Ministro assina cota para filmes nacionais após polêmica com 'Vingadores'

Porcentagem, contudo, ainda não foi divulgada e será publicada no Diário Oficial

Guilherme Genestreti
São Paulo

O ministro da Cidadania, Osmar Terra, assinou nesta segunda (6) a cota de tela, isto é, a regra que obriga cinemas brasileiros a exibirem um percentual de filmes nacionais todo ano.

A decisão vem no rescaldo da controvérsia envolvendo a estreia de "Vingadores: Ultimato", que ocupou mais de 80% das salas, no fim do mês passado. 

Procurada pela Folha, a assessoria do ministro confirmou a assinatura da cota, mas não informou quais serão os seus valores, isto é, qual será o número mínimo de dias em que as salas do país serão obrigadas a exibir produções locais. A regra deve ser publicada no Diário Oficial da União ainda nesta semana.
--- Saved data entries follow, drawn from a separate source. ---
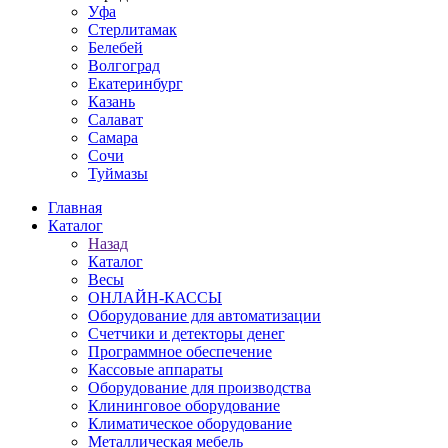
Уфа
Стерлитамак
Белебей
Волгоград
Екатеринбург
Казань
Салават
Самара
Сочи
Туймазы
Главная
Каталог
Назад
Каталог
Весы
ОНЛАЙН-КАССЫ
Оборудование для автоматизации
Счетчики и детекторы денег
Программное обеспечение
Кассовые аппараты
Оборудование для производства
Клининговое оборудование
Климатическое оборудование
Металлическая мебель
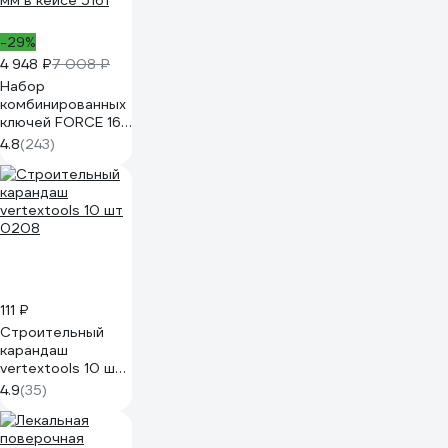
-29%
4 948 ₽
7 008 ₽
Набор
комбинированных
ключей FORCE 16
предметов 6-24
4.8
(243)
мм в кейсе 5161
111 ₽
Строительный
карандаш
vertextools 10 шт
0208
4.9
(35)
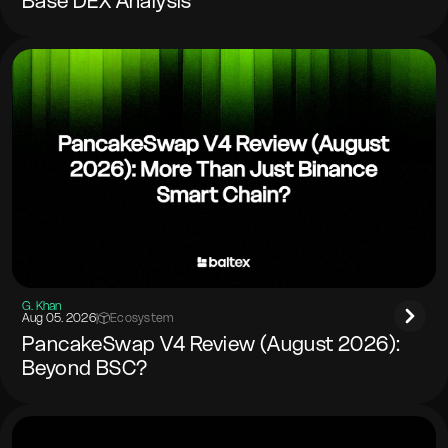
Base DEX Analysis
G. Khan
Aug 05. 2026
|
Ecosystem
PancakeSwap V4 Review (August 2026):
Beyond BSC?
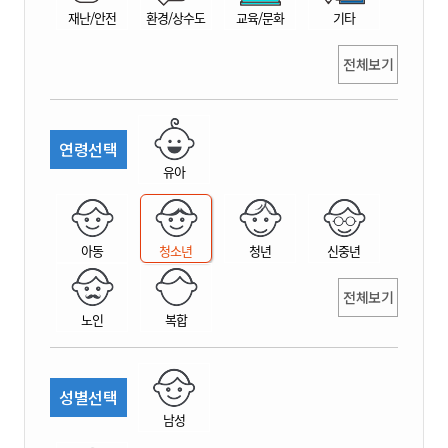
재난/안전
환경/상수도
교육/문화
기타
전체보기
연령선택
유아
아동
청소년
청년
신중년
전체보기
노인
복합
성별선택
남성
Membros ligados ao setor calculam que os valores devem seguir os do ano passado. Nesse caso, o que valerá é a regra de que complexos de uma sala deverão exibir produções locais por 28 dias no ano, no mínimo. E a quantidade de títulos brasileiros também aumenta progressivamente até chegar a 24, no caso de complexos com 16 salas ou mais.

Sempre no mês de dezembro um decreto é publicado discriminando os valores da cota que terão de ser observados no ano seguinte. Regulada por uma medida provisória de 2001 e válida por 20 anos, a regra determina multa de 5% sobre a receita bruta média diária da sala para cada dia que descumprir essa estipulação.
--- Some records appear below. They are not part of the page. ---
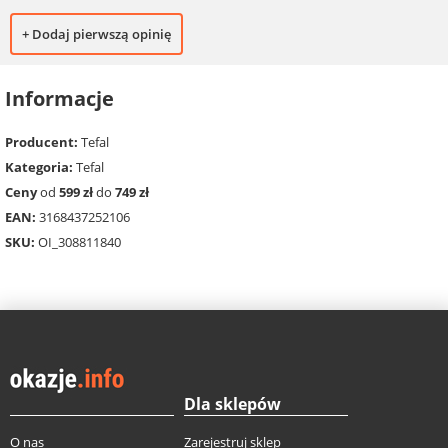
+ Dodaj pierwszą opinię
Informacje
Producent:
Tefal
Kategoria:
Tefal
Ceny
od
599 zł
do
749 zł
EAN:
3168437252106
SKU:
OI_308811840
Dla sklepów
O nas
Zarejestruj sklep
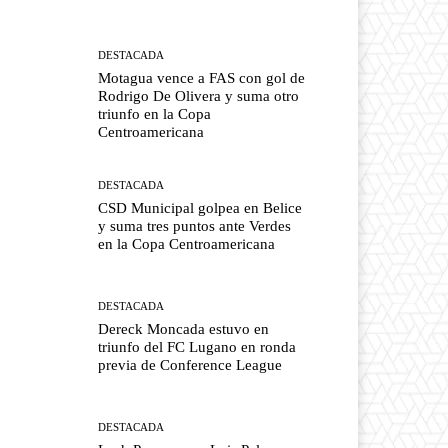
DESTACADA
Motagua vence a FAS con gol de
Rodrigo De Olivera y suma otro
triunfo en la Copa
Centroamericana
DESTACADA
CSD Municipal golpea en Belice
y suma tres puntos ante Verdes
en la Copa Centroamericana
DESTACADA
Dereck Moncada estuvo en
triunfo del FC Lugano en ronda
previa de Conference League
DESTACADA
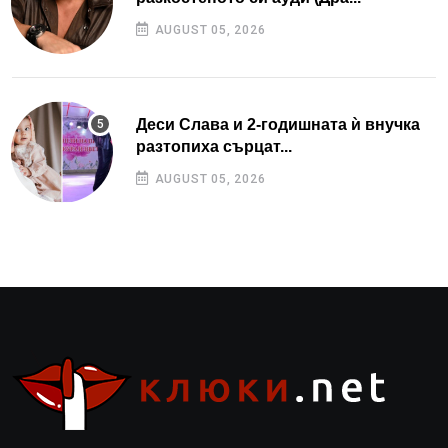
AUGUST 05, 2026
Деси Слава и 2-годишната ѝ внучка
разтопиха сърцат...
AUGUST 05, 2026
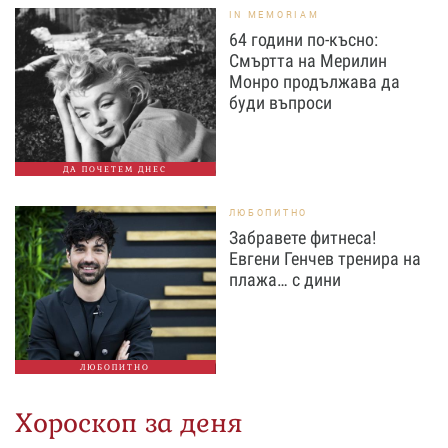
IN MEMORIAM
64 години по-късно:
Смъртта на Мерилин
Монро продължава да
буди въпроси
ДА ПОЧЕТЕМ ДНЕС
ЛЮБОПИТНО
Забравете фитнеса!
Евгени Генчев тренира на
плажа… с дини
ЛЮБОПИТНО
Хороскоп за деня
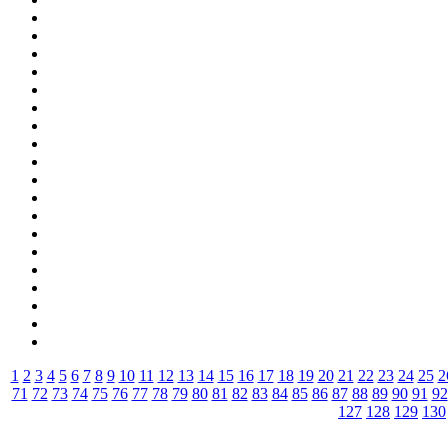
1
2
3
4
5
6
7
8
9
10
11
12
13
14
15
16
17
18
19
20
21
22
23
24
25
2
71
72
73
74
75
76
77
78
79
80
81
82
83
84
85
86
87
88
89
90
91
92
127
128
129
130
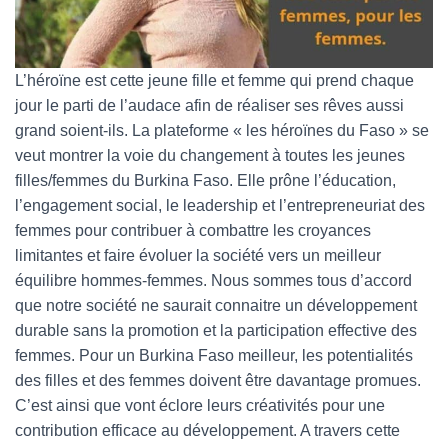
L’héroïne est cette jeune fille et femme qui prend chaque
jour le parti de l’audace afin de réaliser ses rêves aussi
grand soient-ils. La plateforme « les héroïnes du Faso » se
veut montrer la voie du changement à toutes les jeunes
filles/femmes du Burkina Faso. Elle prône l’éducation,
l’engagement social, le leadership et l’entrepreneuriat des
femmes pour contribuer à combattre les croyances
limitantes et faire évoluer la société vers un meilleur
équilibre hommes-femmes. Nous sommes tous d’accord
que notre société ne saurait connaitre un développement
durable sans la promotion et la participation effective des
femmes. Pour un Burkina Faso meilleur, les potentialités
des filles et des femmes doivent être davantage promues.
C’est ainsi que vont éclore leurs créativités pour une
contribution efficace au développement. A travers cette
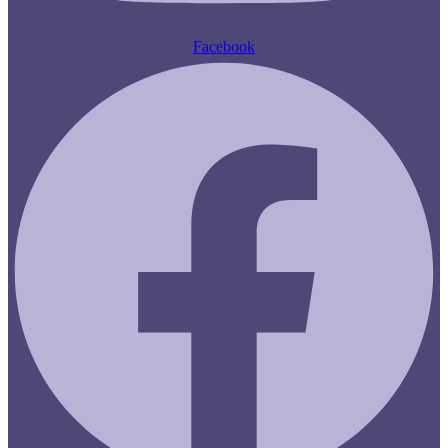
Facebook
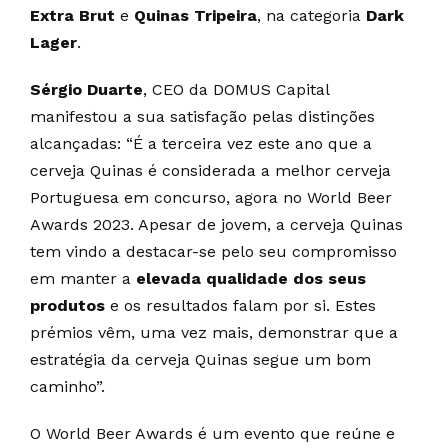
Extra Brut
e
Quinas Tripeira
, na categoria
Dark
Lager
.
Sérgio Duarte
, CEO da DOMUS Capital
manifestou a sua satisfação pelas distinções
alcançadas: “É a terceira vez este ano que a
cerveja Quinas é considerada a melhor cerveja
Portuguesa em concurso, agora no World Beer
Awards 2023. Apesar de jovem, a cerveja Quinas
tem vindo a destacar-se pelo seu compromisso
em manter a
elevada qualidade dos seus
produtos
e os resultados falam por si. Estes
prémios vêm, uma vez mais, demonstrar que a
estratégia da cerveja Quinas segue um bom
caminho”.
O World Beer Awards é um evento que reúne e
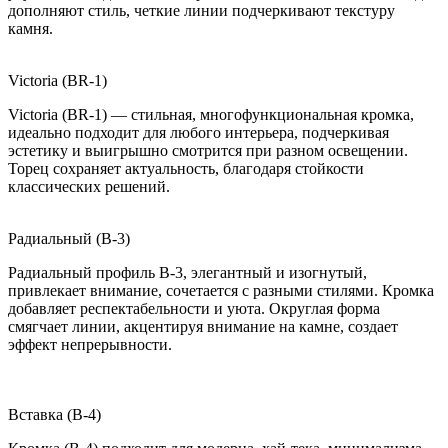
дополняют стиль, четкие линии подчеркивают текстуру
камня.
Victoria (BR-1)
Victoria (BR-1) — стильная, многофункциональная кромка,
идеально подходит для любого интерьера, подчеркивая
эстетику и выигрышно смотрится при разном освещении.
Торец сохраняет актуальность, благодаря стойкости
классических решений.
Радиальный (B-3)
Радиальный профиль B-3, элегантный и изогнутый,
привлекает внимание, сочетается с разными стилями. Кромка
добавляет респектабельности и уюта. Округлая форма
смягчает линии, акцентируя внимание на камне, создает
эффект непрерывности.
Вставка (B-4)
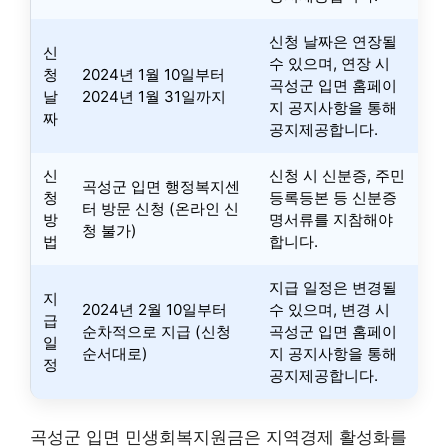
신청 날짜은 연장될
신
수 있으며, 연장 시
청
2024년 1월 10일부터
곡성군 입면 홈페이
날
2024년 1월 31일까지
지 공지사항을 통해
짜
공지제공합니다.
신
신청 시 신분증, 주민
곡성군 입면 행정복지센
청
등록등본 등 신분증
터 방문 신청 (온라인 신
방
명서류를 지참해야
청 불가)
법
합니다.
지급 일정은 변경될
지
2024년 2월 10일부터
수 있으며, 변경 시
급
순차적으로 지급 (신청
곡성군 입면 홈페이
일
순서대로)
지 공지사항을 통해
정
공지제공합니다.
곡성군 입면 민생회복지원금은 지역경제 활성화를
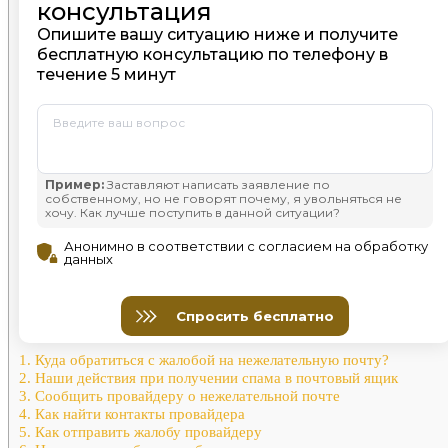
1.
Куда обратиться с жалобой на нежелательную почту?
2.
Наши действия при получении спама в почтовый ящик
3.
Сообщить провайдеру о нежелательной почте
4.
Как найти контакты провайдера
5.
Как отправить жалобу провайдеру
Em 2018, contudo, o decreto deixou de ser publicado, o que permitiu que blockbusters estrangeiros, como "Vingadores: Ultimato", estreassem no Brasil em porcentagens recordes. O filme nacional "De Pernas pro Ar 3", por exemplo, foi tirado de cartaz em diversos cinemas a despeito dos seus resultados. 

Na última sexta (3), a controvérsia envolvendo o lançamento do filme de super-herói fez com que a Ancine (Agência Nacional do Cinema) convocasse uma reunião com exibidores para tratar do tema. 

O encontro, contudo, ficou mais notabilizado por um bate boca entre o produtor cinematográfico Luiz Carlos Barreto e o presidente da agência, Christian de Castro, envolvido num imbróglio com o Tribunal de Contas da União.